Teamwork is super important for any joint effort. When it comes to planning a wedding, emotions tend to run high and passionate disagreements may arise… Especially when it comes to budgets and choices.

We asked expert event planner Chanda Monique Daniels, Creative Director and owner of {MRSter Approved} A Monique Affair, how to handle common wedding planning disagreements. Here are her valuable insights:

MRSter ::  Assuming parents are paying for the wedding, should they have final say, or should precedence be given to the couple who are getting married?

Chanda ::  If parents are investing in the couple’s wedding, a compromise of power should be reflected. The parents should be encouraged to understand that the couple, whose day it is ultimately, should have the final say. The couple is creating their love story, not the parents. Unless it’s something the parents have strong feelings about, such as inviting a distant cousin, which really has little bearing on the outcome of the wedding, the couple’s desires should be given preference.

A Monique Affair

Chanda of {MRSter Approved} A Monique Affair

MRSter :: What if the wedding is being paid for by the couple and they are in disagreement?

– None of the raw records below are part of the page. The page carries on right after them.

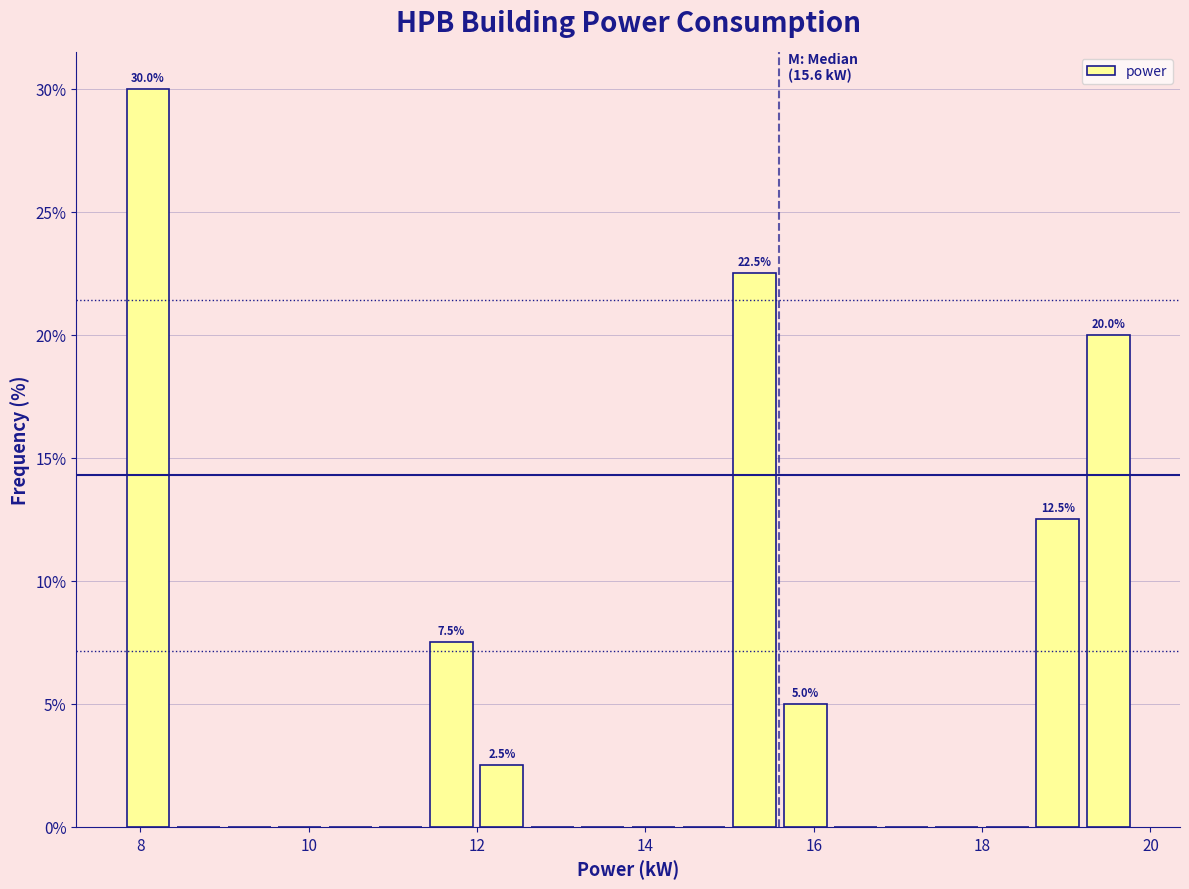

Read against the x-axis, roughly where is the centre of the tallest bar?

8.0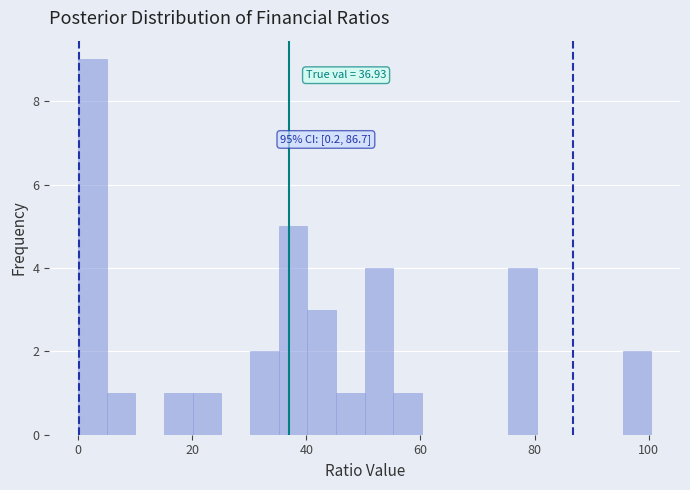

Read against the x-axis, roughly where is the centre of the tallest bar?

2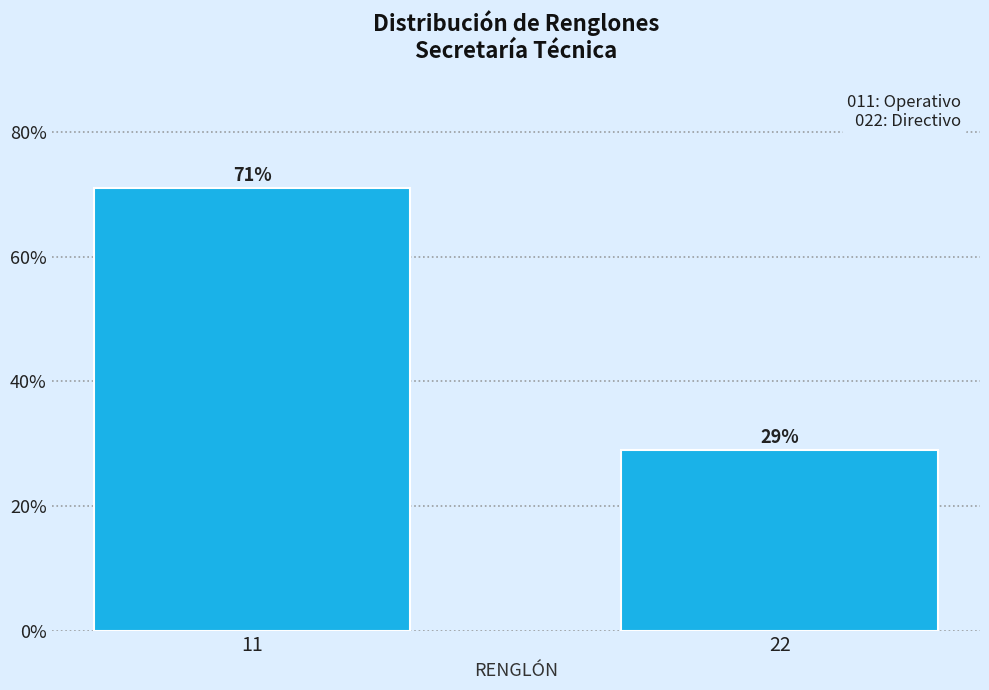

What is the ratio of the value at 22 to the value at 11?

0.4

Chanda :: For the couple, I tell each person to decide early on in the planning process to pick one thing each that they absolutely must have, or have strong feelings about, such as music or food choices. Then, when, and if, these disagreements come up – there can be a check in, like, “Is this your big feeling item? If not, let’s keep it moving!”

MRSter :: Should the person who is contributing most to the wedding have the final say?

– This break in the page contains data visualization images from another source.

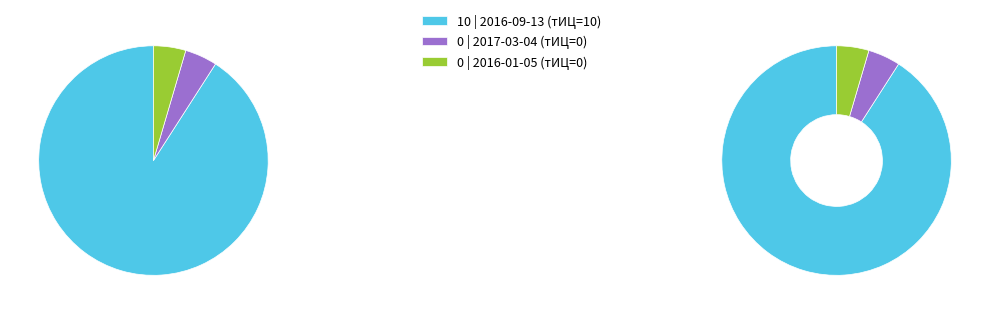

To the nearest percent, what is the difference between the largest and smallest slice percentages?

100%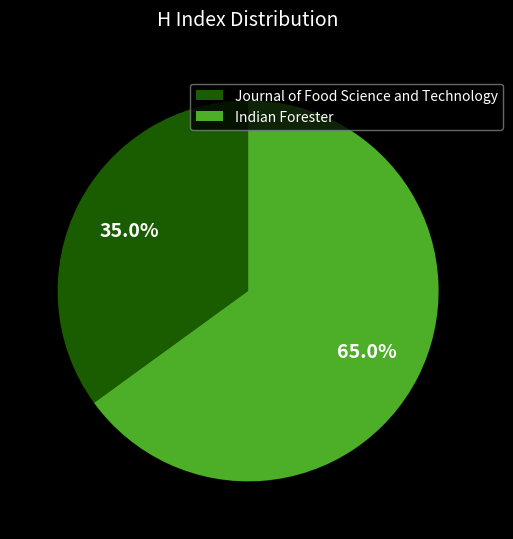

Is it true that Journal of Food Science and Technology is 35% of the pie?

True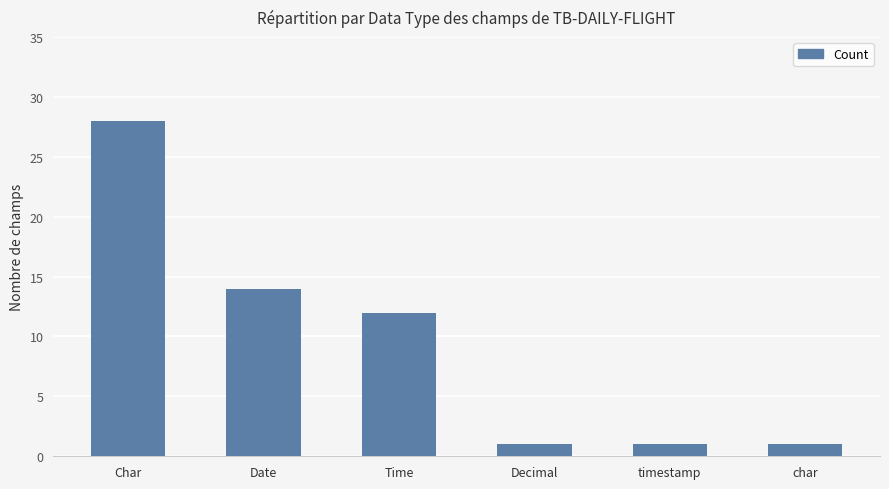

Are the bars horizontal?

No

Chanda :: No! I can totally say that because the planning process is actually a good test to see how your marriage will be, because you are going through the money conversations, which often require compromises, etc. The wedding is about the couple and not just about the person who is paying. That would be totally unfair and a complete opposite of what a marriage is about.

“Money – Savings” by 401(K) 2012 is licensed under CC BY-SA 2.0

Money – Savings” by 401(K) 2012 is licensed under CC BY-SA 2.0

MRSter :: What is your primary suggestion for solving disagreements over budget/choices involved in wedding planning?

Chanda :: Have solid conversations in the beginning! Find out what those items are that you have strong feelings about. What is the solid investment amount that makes you both feel comfortable? Once you have those conversations and things come up, you can go back to that original conversation as reference. Meet with a planner so you can know what a realistic investment for your wedding should be. That’s where the drama comes in – not knowing the true costs.